Varios testigos de la canonización recuerdan, repetidamente, estas palabras hechas vida en la vida de nuestro Padre Santo Domingo.
Y a nosotros, a los que queremos seguir su camino, esta expresión se nos ha hecho tan familiar que ha quedado como impresionada en nuestro interior, de modo que nos sentimos llamados a practicarla. Así nos lo recuerda nuestro Libro de las Constituciones y Ordenaciones, tomándolo de las Constituciones primitivas:
"... sigan las huellas de su Salvador, hablando con Dios o de Dios en su propio interior o al prójimo" (LCO 1§ II).
Al recorrer la vida de Sto. Domingo, nos damos cuenta de que, entre otras muchas cosas, también es nuestro maestro de oración. Los testigos de su proceso de canonización lo señalan como un hombre de profunda oración en todos los momentos. "A los primeros seguidores de Domingo, dotados de un exquisito sentido espiritual, no podía escapárseles el gran espíritu de oración de su Santo Padre. Los más atrevidos iban a espiarle durante la noche, escondidos en un ángulo de la Iglesia, y lo seguían en los continuos momentos de oración. Cuando se encontraba en el convento dedicaba la noche a la oración..." ("Los nueve modos de orar", Fr. Pedro Blanco, Ed. San Esteban). Gracias a todas estas observaciones de los frailes, han llegado hasta nosotros sus "modos de orar".
Santo Domingo era un gran orante, y no por casualidad, pues sabemos que dedicaba muchos momentos a la plegaria y, además, estudiaba acerca de la misma oración.
Sabemos que tenía como libro de cabecera las Colaciones de Casiano (360-431), monje en un monasterio de Belén y fundador de otros dos monasterios cerca de Marsella; las dos obras que de él nos han llegado, Instituciones y Collationes, han ejercido una gran influencia en la organización de la vida monástica y religiosa de occidente, y se habla mucho y bien de la oración.
Pero, además, sabe espigar en otros autores y buscar en ellos lo que siente que es exigencia de Dios para con él. Y esto sucede con la mismísima frase que encabeza nuestro trabajo, a saber, "hablar con Dios o de Dios", convertida en programa de vida. Se sabe que no se debió al propio Domingo, sino que este la tomó de San Esteban de Muret (1048-1124), fundador de la Orden de Grandmont.

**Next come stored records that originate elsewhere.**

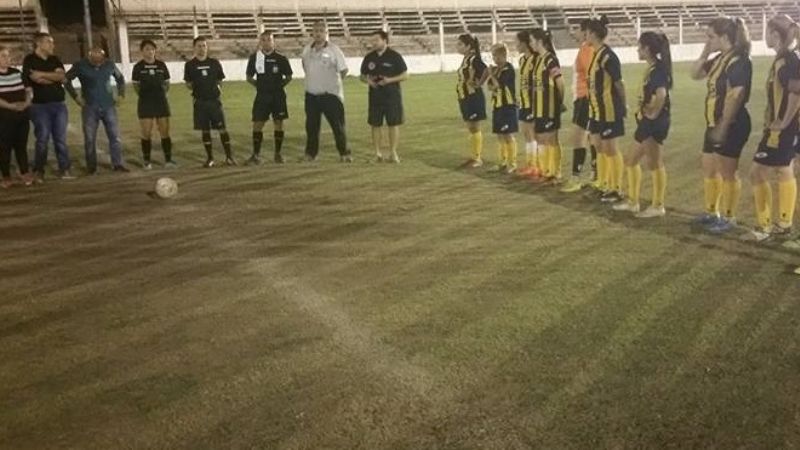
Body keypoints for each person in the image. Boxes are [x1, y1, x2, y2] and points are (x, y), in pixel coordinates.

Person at [690, 17, 753, 234]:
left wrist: (724, 126)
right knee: (709, 168)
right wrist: (705, 52)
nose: (708, 40)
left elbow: (736, 95)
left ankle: (729, 216)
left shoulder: (739, 60)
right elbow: (695, 74)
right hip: (714, 123)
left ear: (724, 37)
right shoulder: (720, 58)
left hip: (731, 124)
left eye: (711, 37)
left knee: (728, 172)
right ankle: (711, 211)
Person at [740, 15, 799, 242]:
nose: (764, 36)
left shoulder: (786, 60)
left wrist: (783, 122)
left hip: (780, 129)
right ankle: (781, 225)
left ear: (775, 34)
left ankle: (766, 227)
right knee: (783, 170)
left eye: (767, 31)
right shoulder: (785, 59)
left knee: (759, 172)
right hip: (780, 127)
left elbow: (795, 91)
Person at [612, 32, 672, 218]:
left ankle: (658, 205)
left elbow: (661, 94)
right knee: (631, 160)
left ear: (647, 49)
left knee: (654, 163)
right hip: (647, 122)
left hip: (654, 123)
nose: (637, 50)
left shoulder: (658, 70)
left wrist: (652, 113)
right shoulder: (653, 68)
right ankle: (633, 202)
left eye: (639, 47)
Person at [65, 45, 128, 174]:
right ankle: (91, 167)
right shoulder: (80, 65)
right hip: (89, 107)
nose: (99, 63)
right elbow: (66, 80)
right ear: (90, 57)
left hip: (108, 105)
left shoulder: (109, 64)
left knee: (115, 137)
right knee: (89, 138)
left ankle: (117, 164)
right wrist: (76, 97)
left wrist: (121, 94)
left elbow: (120, 78)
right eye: (96, 60)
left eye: (101, 60)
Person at [586, 16, 627, 203]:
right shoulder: (596, 53)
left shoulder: (608, 56)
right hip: (596, 110)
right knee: (598, 144)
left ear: (594, 34)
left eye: (587, 32)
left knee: (610, 148)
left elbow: (618, 83)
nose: (584, 36)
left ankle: (616, 188)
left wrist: (623, 105)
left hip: (609, 109)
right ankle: (604, 182)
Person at [22, 32, 72, 180]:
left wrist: (42, 75)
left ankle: (65, 169)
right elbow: (35, 80)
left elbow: (62, 77)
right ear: (39, 44)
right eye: (49, 42)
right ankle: (39, 170)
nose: (52, 45)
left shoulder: (55, 59)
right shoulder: (29, 60)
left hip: (59, 104)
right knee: (42, 138)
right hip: (39, 106)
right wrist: (53, 77)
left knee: (60, 139)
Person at [301, 21, 351, 162]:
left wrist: (332, 84)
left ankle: (344, 154)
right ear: (312, 32)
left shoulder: (334, 50)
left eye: (321, 31)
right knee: (311, 127)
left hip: (331, 96)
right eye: (315, 30)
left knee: (338, 127)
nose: (318, 33)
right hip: (311, 96)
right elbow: (305, 66)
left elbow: (344, 70)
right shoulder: (306, 50)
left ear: (326, 33)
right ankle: (311, 154)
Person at [184, 36, 235, 167]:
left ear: (207, 47)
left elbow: (220, 79)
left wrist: (217, 89)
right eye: (199, 46)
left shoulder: (214, 63)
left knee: (222, 128)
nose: (202, 48)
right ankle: (210, 158)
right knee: (205, 130)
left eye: (204, 46)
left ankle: (229, 157)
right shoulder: (190, 65)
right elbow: (188, 83)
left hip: (214, 101)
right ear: (194, 48)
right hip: (200, 102)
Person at [360, 29, 408, 164]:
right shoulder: (369, 57)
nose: (373, 43)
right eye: (372, 40)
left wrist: (389, 80)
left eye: (376, 40)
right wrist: (368, 81)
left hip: (392, 96)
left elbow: (405, 75)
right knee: (375, 124)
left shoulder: (395, 56)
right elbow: (362, 76)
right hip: (375, 96)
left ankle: (393, 153)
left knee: (393, 124)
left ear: (384, 40)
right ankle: (377, 154)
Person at [561, 19, 598, 193]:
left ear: (585, 32)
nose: (573, 32)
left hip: (584, 98)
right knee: (590, 137)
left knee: (579, 137)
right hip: (583, 98)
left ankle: (576, 177)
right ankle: (595, 174)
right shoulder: (586, 49)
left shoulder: (586, 50)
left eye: (577, 29)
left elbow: (592, 75)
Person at [246, 30, 293, 165]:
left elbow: (289, 77)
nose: (266, 42)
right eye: (264, 40)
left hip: (278, 96)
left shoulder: (281, 58)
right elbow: (249, 77)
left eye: (269, 39)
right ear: (260, 42)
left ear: (273, 42)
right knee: (257, 124)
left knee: (279, 123)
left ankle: (278, 154)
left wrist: (278, 87)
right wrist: (260, 86)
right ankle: (256, 155)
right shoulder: (255, 58)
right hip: (262, 96)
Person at [132, 39, 175, 169]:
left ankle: (168, 160)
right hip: (145, 103)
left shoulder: (161, 65)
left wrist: (161, 93)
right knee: (146, 132)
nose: (150, 51)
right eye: (147, 49)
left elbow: (167, 83)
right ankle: (147, 161)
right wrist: (145, 95)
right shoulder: (138, 67)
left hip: (161, 102)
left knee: (165, 131)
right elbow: (136, 85)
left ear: (155, 51)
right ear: (142, 51)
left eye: (152, 49)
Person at [530, 28, 565, 184]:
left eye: (532, 41)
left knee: (551, 140)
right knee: (541, 139)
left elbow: (560, 82)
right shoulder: (538, 59)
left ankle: (555, 173)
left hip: (550, 107)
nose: (530, 44)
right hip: (538, 108)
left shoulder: (550, 59)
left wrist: (559, 102)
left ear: (539, 41)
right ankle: (545, 171)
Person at [0, 45, 34, 187]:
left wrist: (27, 102)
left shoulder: (16, 72)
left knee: (21, 146)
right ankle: (6, 176)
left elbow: (28, 89)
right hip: (4, 117)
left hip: (22, 115)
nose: (7, 59)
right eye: (3, 56)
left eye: (8, 56)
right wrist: (11, 106)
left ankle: (24, 172)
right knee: (4, 147)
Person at [456, 33, 488, 168]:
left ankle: (477, 158)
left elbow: (486, 70)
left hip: (473, 97)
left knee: (474, 126)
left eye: (460, 44)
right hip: (464, 97)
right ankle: (474, 155)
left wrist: (479, 83)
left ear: (468, 46)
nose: (457, 47)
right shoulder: (466, 59)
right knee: (471, 127)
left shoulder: (474, 59)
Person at [486, 43, 518, 173]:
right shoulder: (497, 69)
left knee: (508, 134)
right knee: (500, 134)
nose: (494, 59)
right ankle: (503, 161)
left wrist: (492, 75)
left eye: (496, 56)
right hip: (497, 105)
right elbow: (490, 86)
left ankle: (512, 163)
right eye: (493, 56)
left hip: (507, 106)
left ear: (503, 55)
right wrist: (492, 78)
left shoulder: (508, 69)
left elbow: (498, 85)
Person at [515, 30, 539, 176]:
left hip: (534, 102)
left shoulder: (535, 60)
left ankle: (536, 166)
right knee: (526, 133)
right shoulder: (523, 60)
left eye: (517, 42)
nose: (515, 45)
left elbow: (537, 83)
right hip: (524, 102)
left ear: (524, 43)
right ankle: (531, 164)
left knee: (532, 134)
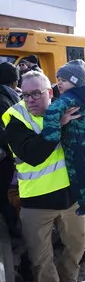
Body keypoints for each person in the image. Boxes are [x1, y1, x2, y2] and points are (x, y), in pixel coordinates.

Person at [2, 71, 85, 282]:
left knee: (77, 247)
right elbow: (33, 155)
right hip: (35, 203)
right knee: (41, 259)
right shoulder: (14, 118)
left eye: (36, 94)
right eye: (25, 94)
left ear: (50, 93)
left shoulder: (68, 107)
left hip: (71, 199)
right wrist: (58, 126)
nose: (30, 100)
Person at [40, 59, 85, 216]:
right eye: (58, 79)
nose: (59, 83)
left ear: (75, 81)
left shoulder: (68, 98)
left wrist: (51, 136)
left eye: (64, 80)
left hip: (74, 143)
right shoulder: (83, 97)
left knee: (78, 175)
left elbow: (52, 111)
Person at [0, 62, 21, 236]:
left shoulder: (5, 97)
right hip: (9, 156)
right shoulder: (10, 98)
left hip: (6, 155)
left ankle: (12, 228)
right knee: (8, 193)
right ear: (15, 82)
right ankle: (13, 228)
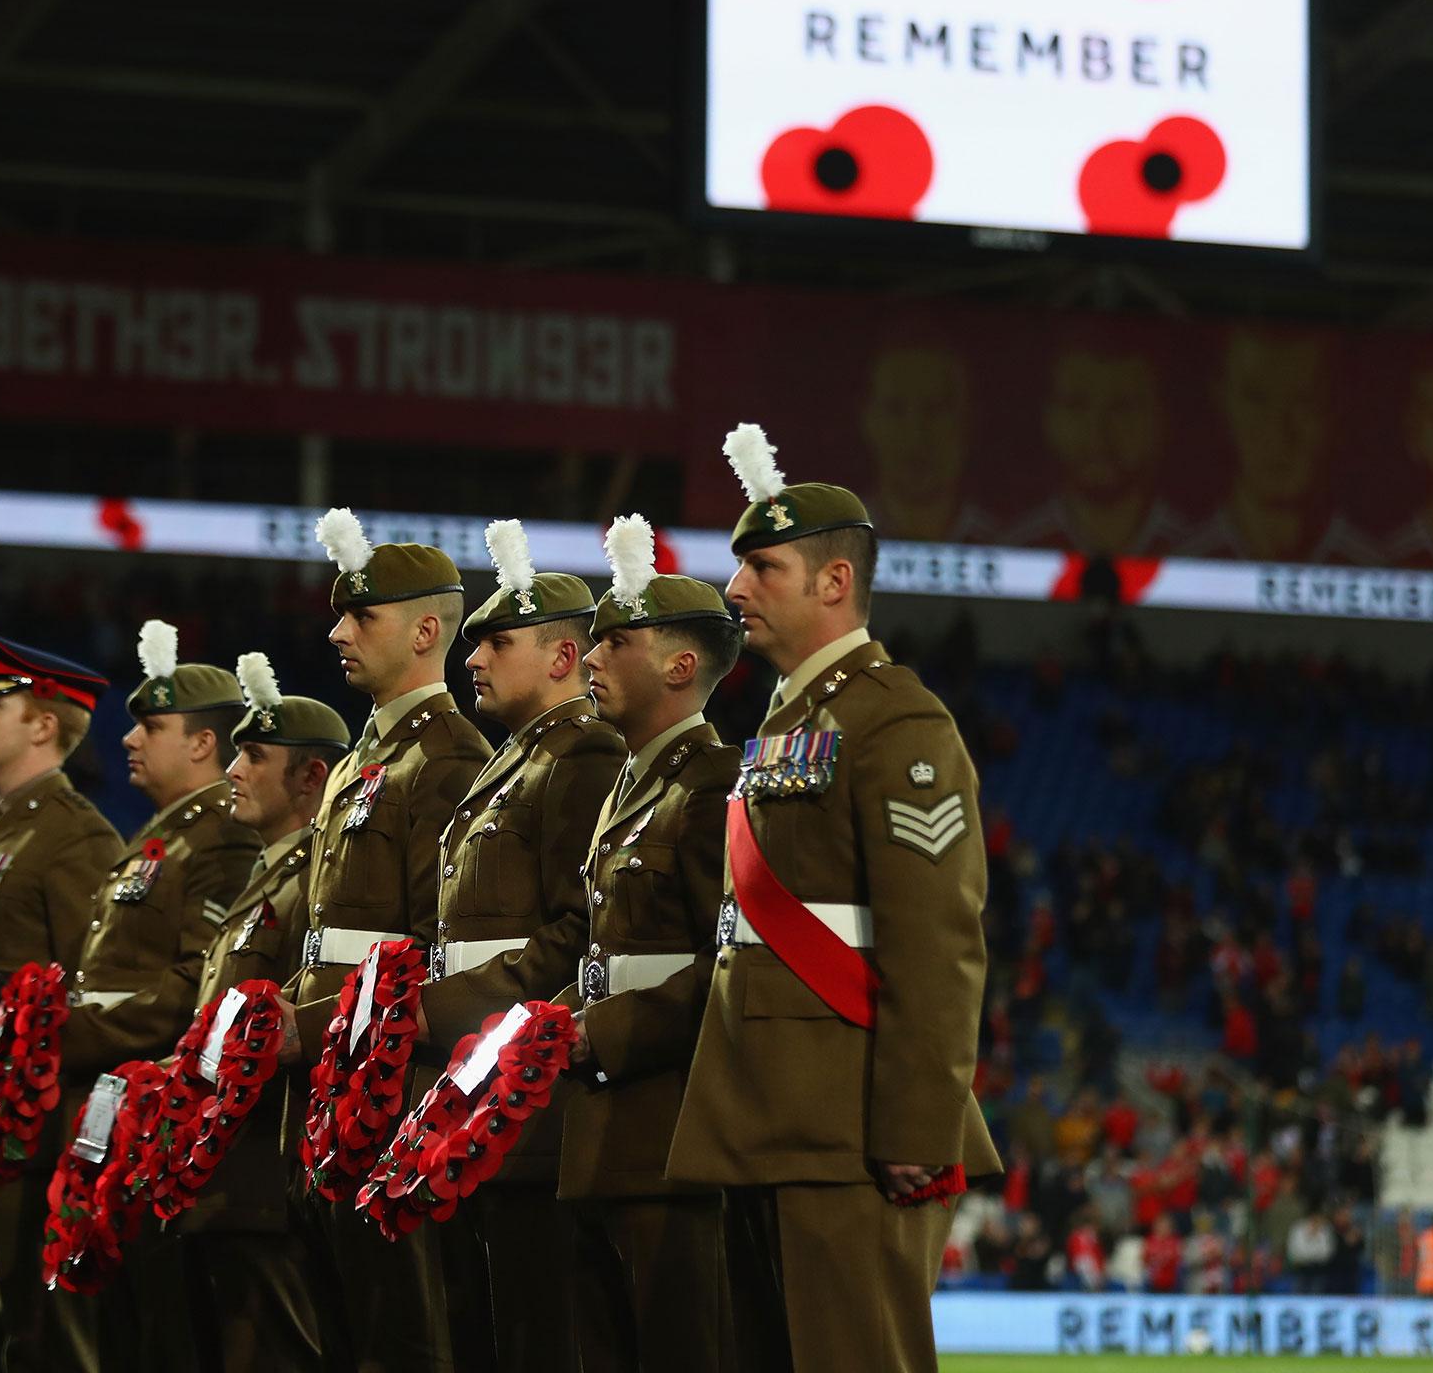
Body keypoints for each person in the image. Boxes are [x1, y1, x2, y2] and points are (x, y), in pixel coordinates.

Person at [666, 424, 1001, 1373]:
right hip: (768, 1120)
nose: (734, 592)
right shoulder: (787, 723)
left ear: (834, 583)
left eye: (762, 567)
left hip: (848, 1129)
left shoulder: (894, 717)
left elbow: (936, 941)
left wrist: (913, 1129)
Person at [277, 509, 491, 1373]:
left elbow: (426, 948)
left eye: (361, 617)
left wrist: (329, 1032)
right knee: (345, 1331)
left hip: (385, 1081)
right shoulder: (369, 757)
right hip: (331, 1070)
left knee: (403, 1331)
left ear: (427, 630)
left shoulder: (445, 758)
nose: (336, 631)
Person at [410, 519, 626, 1373]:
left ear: (562, 658)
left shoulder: (583, 756)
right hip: (476, 1077)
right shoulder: (518, 761)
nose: (473, 660)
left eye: (497, 643)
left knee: (537, 1330)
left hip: (527, 1095)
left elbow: (581, 930)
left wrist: (443, 1012)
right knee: (484, 1328)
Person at [555, 515, 744, 1373]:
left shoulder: (711, 787)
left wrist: (608, 1032)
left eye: (614, 640)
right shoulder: (631, 785)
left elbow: (732, 968)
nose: (589, 659)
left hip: (672, 1137)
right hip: (600, 1130)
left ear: (679, 665)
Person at [55, 622, 263, 1373]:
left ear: (204, 744)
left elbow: (193, 987)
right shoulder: (162, 838)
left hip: (153, 1114)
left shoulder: (223, 840)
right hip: (114, 1105)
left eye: (152, 726)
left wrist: (70, 1036)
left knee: (160, 1329)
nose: (130, 739)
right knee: (120, 1326)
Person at [0, 631, 121, 1373]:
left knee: (33, 1327)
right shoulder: (7, 818)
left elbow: (91, 982)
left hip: (24, 1110)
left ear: (44, 724)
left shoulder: (74, 834)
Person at [175, 656, 348, 1373]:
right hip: (230, 1171)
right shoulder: (270, 872)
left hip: (268, 1174)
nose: (234, 770)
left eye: (254, 755)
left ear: (310, 777)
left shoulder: (316, 874)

Los grandmontanos fueron fundados en 1076 en la diócesis de Limoges (Francia); eran monjes que vivían su vida eremítica y contemplativa bajo la Regla de San Benito. Desaparecieron en el siglo XVIII con los avatares previos a la Revolución Francesa.
Santo Domingo hace tan suya esta expresión que, como ya hemos señalado, aparecerá recogida entre los testigos del proceso de canonización y también en las primitivas Constituciones de la Orden.